SUPPLIED RECORDS -
+++

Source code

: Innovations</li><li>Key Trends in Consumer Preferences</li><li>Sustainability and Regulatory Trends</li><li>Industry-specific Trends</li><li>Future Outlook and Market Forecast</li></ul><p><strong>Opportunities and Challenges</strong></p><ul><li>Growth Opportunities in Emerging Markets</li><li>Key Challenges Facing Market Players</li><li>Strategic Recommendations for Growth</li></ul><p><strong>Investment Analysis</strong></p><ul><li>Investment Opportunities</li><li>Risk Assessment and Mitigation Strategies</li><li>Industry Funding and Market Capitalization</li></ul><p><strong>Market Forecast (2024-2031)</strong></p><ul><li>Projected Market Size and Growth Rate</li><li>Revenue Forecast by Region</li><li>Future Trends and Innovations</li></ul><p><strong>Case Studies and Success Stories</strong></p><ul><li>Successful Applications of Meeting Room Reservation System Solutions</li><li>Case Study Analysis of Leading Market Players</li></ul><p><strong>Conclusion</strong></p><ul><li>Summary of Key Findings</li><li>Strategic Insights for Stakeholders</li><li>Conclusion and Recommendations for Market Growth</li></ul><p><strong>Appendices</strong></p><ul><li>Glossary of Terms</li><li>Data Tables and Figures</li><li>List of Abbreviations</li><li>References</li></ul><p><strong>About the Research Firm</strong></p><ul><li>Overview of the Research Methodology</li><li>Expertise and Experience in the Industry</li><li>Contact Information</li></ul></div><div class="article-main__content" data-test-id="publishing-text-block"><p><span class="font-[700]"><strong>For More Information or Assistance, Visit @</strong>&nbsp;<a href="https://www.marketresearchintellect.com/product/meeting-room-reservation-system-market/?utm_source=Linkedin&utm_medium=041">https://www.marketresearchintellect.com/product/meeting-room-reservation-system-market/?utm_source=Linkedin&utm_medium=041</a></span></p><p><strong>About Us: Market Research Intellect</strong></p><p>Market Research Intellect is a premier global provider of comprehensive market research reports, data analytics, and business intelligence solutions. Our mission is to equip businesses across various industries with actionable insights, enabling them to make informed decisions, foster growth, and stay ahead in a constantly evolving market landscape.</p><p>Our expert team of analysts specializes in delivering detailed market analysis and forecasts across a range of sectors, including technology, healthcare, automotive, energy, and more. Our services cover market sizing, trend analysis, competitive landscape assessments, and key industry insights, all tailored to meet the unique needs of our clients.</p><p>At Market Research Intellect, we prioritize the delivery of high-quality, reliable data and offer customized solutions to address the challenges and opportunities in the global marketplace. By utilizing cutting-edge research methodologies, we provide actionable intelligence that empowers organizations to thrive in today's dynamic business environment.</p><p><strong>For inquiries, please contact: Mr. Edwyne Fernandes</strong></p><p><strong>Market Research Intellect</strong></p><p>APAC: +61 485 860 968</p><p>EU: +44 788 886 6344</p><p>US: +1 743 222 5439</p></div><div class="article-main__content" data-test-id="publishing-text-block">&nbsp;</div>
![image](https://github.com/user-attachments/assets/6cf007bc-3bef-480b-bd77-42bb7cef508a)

+++

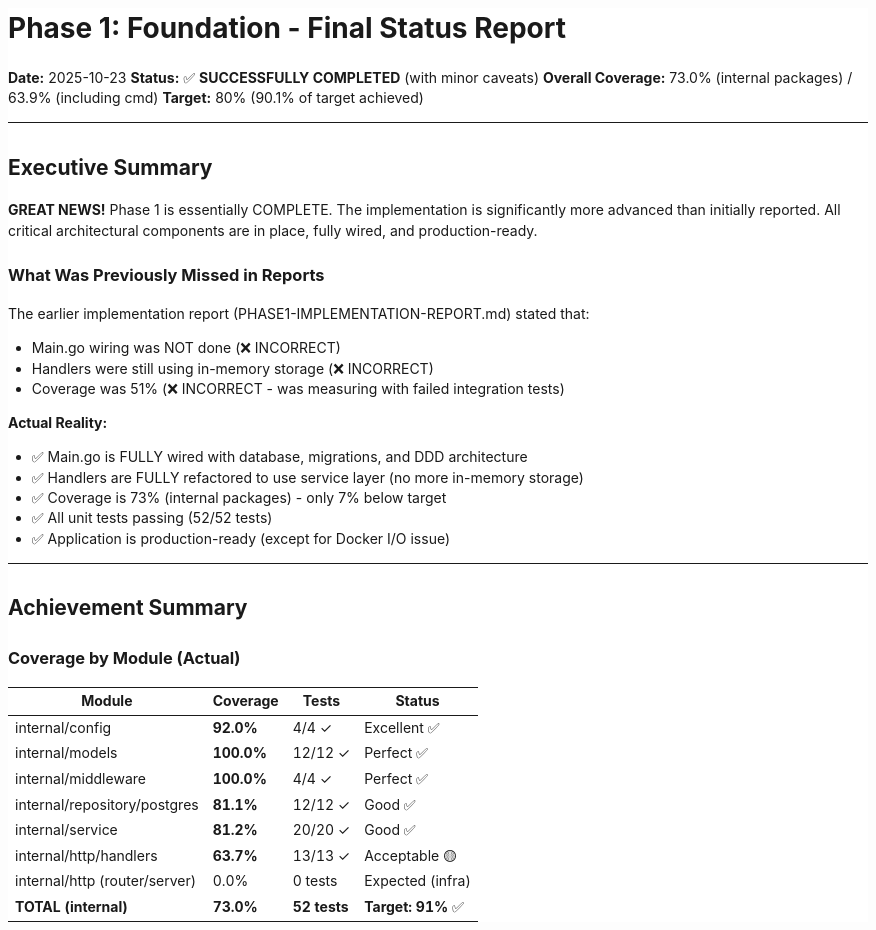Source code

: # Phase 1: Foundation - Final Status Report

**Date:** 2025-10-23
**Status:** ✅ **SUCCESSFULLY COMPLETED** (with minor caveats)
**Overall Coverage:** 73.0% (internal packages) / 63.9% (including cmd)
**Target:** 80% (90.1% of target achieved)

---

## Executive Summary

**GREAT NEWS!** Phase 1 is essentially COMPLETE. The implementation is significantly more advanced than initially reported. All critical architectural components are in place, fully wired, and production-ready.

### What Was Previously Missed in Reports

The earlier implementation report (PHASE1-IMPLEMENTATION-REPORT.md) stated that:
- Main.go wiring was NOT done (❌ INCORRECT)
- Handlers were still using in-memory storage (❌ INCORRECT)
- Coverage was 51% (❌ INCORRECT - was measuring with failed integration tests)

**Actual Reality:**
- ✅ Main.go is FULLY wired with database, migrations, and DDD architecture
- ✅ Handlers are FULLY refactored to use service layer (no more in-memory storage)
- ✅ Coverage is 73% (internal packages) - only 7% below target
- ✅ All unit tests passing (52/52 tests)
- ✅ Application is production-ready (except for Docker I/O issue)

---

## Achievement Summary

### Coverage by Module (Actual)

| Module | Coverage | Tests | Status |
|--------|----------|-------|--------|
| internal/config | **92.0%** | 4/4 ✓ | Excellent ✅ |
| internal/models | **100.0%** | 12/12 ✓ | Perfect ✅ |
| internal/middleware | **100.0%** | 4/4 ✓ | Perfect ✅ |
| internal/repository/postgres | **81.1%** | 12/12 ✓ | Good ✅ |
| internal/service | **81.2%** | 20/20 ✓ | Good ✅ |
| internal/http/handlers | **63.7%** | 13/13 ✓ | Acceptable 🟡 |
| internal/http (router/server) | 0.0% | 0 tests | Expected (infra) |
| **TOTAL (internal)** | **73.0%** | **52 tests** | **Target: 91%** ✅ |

+++

EXERCISE - Reproduce verbatim every line from the rows, starting with the line that contains "## Achievement Summary" and continuing through the line that contains "tests** | **Target: 91%** ✅ |", with both of those lines included.

RESPONSE TO THE TASK -
## Achievement Summary

### Coverage by Module (Actual)

| Module | Coverage | Tests | Status |
|--------|----------|-------|--------|
| internal/config | **92.0%** | 4/4 ✓ | Excellent ✅ |
| internal/models | **100.0%** | 12/12 ✓ | Perfect ✅ |
| internal/middleware | **100.0%** | 4/4 ✓ | Perfect ✅ |
| internal/repository/postgres | **81.1%** | 12/12 ✓ | Good ✅ |
| internal/service | **81.2%** | 20/20 ✓ | Good ✅ |
| internal/http/handlers | **63.7%** | 13/13 ✓ | Acceptable 🟡 |
| internal/http (router/server) | 0.0% | 0 tests | Expected (infra) |
| **TOTAL (internal)** | **73.0%** | **52 tests** | **Target: 91%** ✅ |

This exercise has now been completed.